Dietro a un grande regista, si trova una grande donna
Biopic di un capolavoro. Hitch (bonario vezzeggiativo) e la creazione dell’indiscusso masterpiece Psyco (Psycho, 1960). Tra incomprensioni affettive e ossessione, Sacha Gervasi firma il suo esordio al cinema. Buona la prima.
1960. Hitchcock dopo il successo di Intrigo Internazionale (North by Northwest, 1959), cerca un soggetto diverso e accattivante e rimane incantato dal romanzo Psyco di Robert Bloch, che trae ispirazione dalle vicende del pluriomicida Ed Gein. La Paramount non ha intenzione di produrlo e allora Alfred, spalleggiato dalla moglie Alma, decide di auto-prodursi.
Alfred Hitchcock (mago del brivido e autentica leggenda cinematografica) è attraversato dalla classica “crisi da pagina bianca”. E anche se la definizione è più adatta al ruolo dello scrittore, qui calza a pennello. Difatti il regista Gervasi ci presenta ironicamente la storia dell’ideazione di Psyco, tra diritti e intoppi distributivi e produttivi, ma soprattutto ci presenta Mrs. Hitchcock, la donna dietro al genio registico. Sceneggiatrice e collaboratrice stretta di Alfred, Alma Reville è interpretata da una convincente Helen Mirren, posata, trattenuta e ideale contraltare della figura “ingombrante” di un grandissimo attore come Hopkins. Perfetto nel caratterizzare il regista, Hopkins sfiora la mimesi e riesce a trasmettere allo spettatore tutte le sfaccettature psicologiche che caratterizzano Hitchcock. La regista prosegue il suo racconto senza impedimenti, scivolando leggermente verso la conclusione. Ma sicuramente grande merito va alla stesura della sceneggiatura, che delinea perfettamente i due protagonisti, con ironia, senza sfociare nella macchietta ridicola. Infatti pare antitetico, eppure il regista riesce a trasmettere leggerezza e brio a una pellicola che potrebbe facilmente avere un risvolto drammatico. Perché Gervasi non si sofferma esclusivamente sul rapporto a due tra Hitch e Alma, ma anche sulle relazioni intellettuali, che sfociavano spesso in ossessioni (e infatuazioni), tra il Maestro e le sue attrici. Il regista ce le descrive, ne pesa l’univocità e il fascino.
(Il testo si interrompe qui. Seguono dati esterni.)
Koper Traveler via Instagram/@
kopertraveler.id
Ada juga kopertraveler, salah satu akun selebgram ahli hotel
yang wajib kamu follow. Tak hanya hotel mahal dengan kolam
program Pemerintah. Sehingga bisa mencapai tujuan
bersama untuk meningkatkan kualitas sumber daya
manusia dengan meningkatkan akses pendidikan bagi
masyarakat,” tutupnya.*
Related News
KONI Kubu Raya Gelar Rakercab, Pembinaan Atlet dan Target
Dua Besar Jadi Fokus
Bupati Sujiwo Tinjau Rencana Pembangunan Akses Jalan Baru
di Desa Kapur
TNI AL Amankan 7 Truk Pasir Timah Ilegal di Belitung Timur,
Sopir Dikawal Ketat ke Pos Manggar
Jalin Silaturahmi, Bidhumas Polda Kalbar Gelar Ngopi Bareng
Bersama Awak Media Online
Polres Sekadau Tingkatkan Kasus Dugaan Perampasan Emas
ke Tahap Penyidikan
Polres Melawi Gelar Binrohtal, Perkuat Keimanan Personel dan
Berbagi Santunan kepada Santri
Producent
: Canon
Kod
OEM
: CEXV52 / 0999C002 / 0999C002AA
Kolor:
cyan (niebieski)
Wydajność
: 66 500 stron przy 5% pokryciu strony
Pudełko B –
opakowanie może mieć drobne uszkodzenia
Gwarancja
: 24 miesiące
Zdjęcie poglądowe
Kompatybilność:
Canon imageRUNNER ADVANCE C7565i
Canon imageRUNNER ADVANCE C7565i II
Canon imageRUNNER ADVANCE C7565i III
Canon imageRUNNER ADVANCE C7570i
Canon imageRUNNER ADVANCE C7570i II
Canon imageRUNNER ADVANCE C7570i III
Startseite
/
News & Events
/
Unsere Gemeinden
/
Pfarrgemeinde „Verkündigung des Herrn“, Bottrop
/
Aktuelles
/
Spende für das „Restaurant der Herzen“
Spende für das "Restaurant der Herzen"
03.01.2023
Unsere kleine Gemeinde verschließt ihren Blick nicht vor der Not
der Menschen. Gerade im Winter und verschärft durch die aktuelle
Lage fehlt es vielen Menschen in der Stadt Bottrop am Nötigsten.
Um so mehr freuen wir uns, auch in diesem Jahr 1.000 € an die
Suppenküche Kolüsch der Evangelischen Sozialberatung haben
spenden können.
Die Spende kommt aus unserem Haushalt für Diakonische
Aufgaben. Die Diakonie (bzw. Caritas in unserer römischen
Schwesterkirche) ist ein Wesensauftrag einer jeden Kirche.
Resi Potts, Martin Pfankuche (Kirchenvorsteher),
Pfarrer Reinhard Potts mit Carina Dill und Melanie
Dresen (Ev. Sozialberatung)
Gervasi romanza la realtà, ma non scade mai nella caricatura. Impasta alla perfezione scenografia e fotografia degli anni 60 e ci racconta la crisi (di gelosia) del regista nei confronti dello sceneggiatore Cook. Tensioni private e professionali si sommano così in un crescendo che culmina nella “scena della doccia” (una violenta frustrazione), che ha segnato la storia del cinema. Dopotutto è risaputo che lo stesso Hitchcock ha brandito il coltello e ha abbassato il braccio verso la sua attrice Janet Leight. Romanzato, ma aderente alla realtà, Hitchcock (2012) cala nella costruzione della tensione (non necessaria agli sviluppi della storia) e guarda principalmente ai rapporti umani, a un rapporto che va oltre l’affetto e la professionalità. Un marito e una moglie uniti nel successo. E se la narrazione fresca e agro-dolce vince su qualsiasi cosa, la costruzione del film mostra due lati: divertente e citazionista, nel momento in cui si apre e si chiude, e deludente, nei momenti in cui l’atmosfera d’inquietudine è ricercata e artefatta (soprattutto quando Hitch è tormentato dalla presenza di Ed, il Norman Bates della cronaca nera).
Tutto torna e gira alla perfezione. Hitchcock diverte e appassiona. Il Maestro è tornato. Senza brivido.